Ce qui nous intéresse avec les enfants quand ils viennent avec nous, c’est qu’ils s’enracinent dans un collectif. C’est-à -dire qu’ils jouent en équipe. Chacun à sa compétence, son talent. Rassurer l’égo et le remettre à sa juste place. Si je joue solo, je vais peut-être gagner une fois mais après je vais perdre mon équipe et je vais perdre.
On file cette métaphore en disant que dans notre équipe on va avoir des champignons, des bactéries, du végétal, des animaux, des insectes, un agriculteur et des citoyens. Tout le monde est nécessaire pour marquer ce but. Marquer ce but signifie l’abondance.
On veut enraciner le « collabourratif », la confiance en soi et pour clore tout cela, on leur demande d’enraciner au pied de l’arbre leurs rêves. Beaucoup les écrivent sur des petits papiers pour les mettre dans le trou où l’arbre va être planté. Planter un arbre c’est rêver demain. C’est faire un pari pour demain. Je crois que rêver, c’est être un optimiste obstiné. Il faut réhabiliter le rêve, l’utopie.
L’apprentissage par « le faire » ne se présente-t-il pas aujourd’hui comme une solution évidente pour la transition écologique ?
Si, mais l’apprentissage pour qu’il soit entier et réel doit assouvir toutes les strates de l’être. J’ai conçu le projet pour qu’il soit très holistique. Il faut que l’intellectuel soit satisfait, tout comme les connaissances et le mental mais aussi l’expérience du faire et des mains. Que l’émotion soit présente, la joie, l’excitation, la fierté.
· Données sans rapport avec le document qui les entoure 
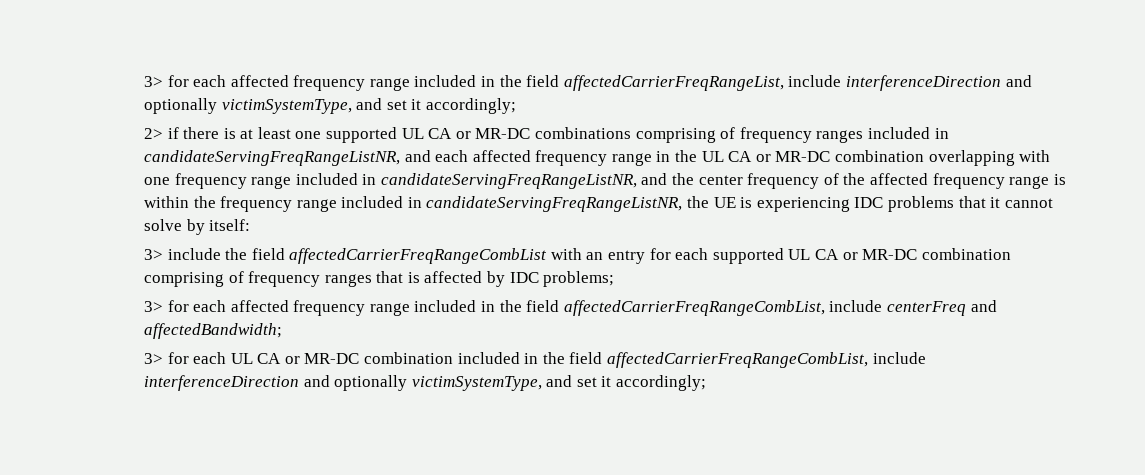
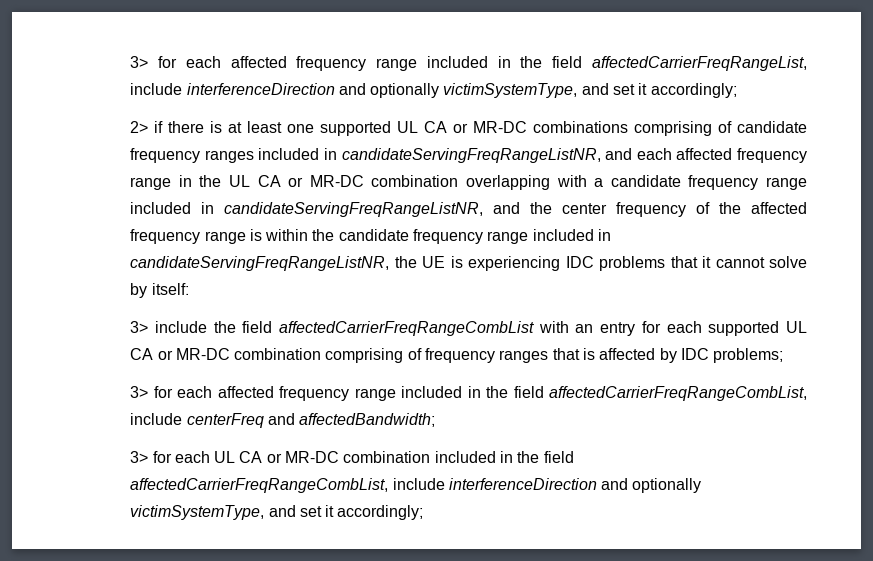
(736, 133) none -> [737,121,808,133] candidate
[143,177,170,185] one -> [594,175,681,187] a candidate
(216, 202) none -> [338,229,409,241] candidate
Et je pense qu’une connaissance est complètement acquise et incarnée quand on arrive à aligner le mental, le cœur et le corps. Et c’est modestement ce que « Des enfants et des arbres » essaye de faire.”
Durant l’hiver 2021-2022, sur la période de décembre à fin mars, ce sont en effet plus de 2500 élèves issus d’une soixantaine d’établissement scolaires qui se sont engagés auprès de 64 agriculteurs-trices pour faire germer et éclore ensemble l’espoir d’un monde plus durable et solidaire ; où serait consolidée une vision holistique de ce dernier, remettant chaque être vivant à sa juste place et à sa juste fonction.
Ensemble, ils/elles ont planté plus de 10 000 arbres champêtres pour devenir les futurs gardiens de ces biens communs que sont le sol, l’air, l’eau, la biodiversité, la beauté des paysages. Somme toute, tout ce qui est nécessaire à la vie sur terre et à une reprise de confiance en un nouveau demain.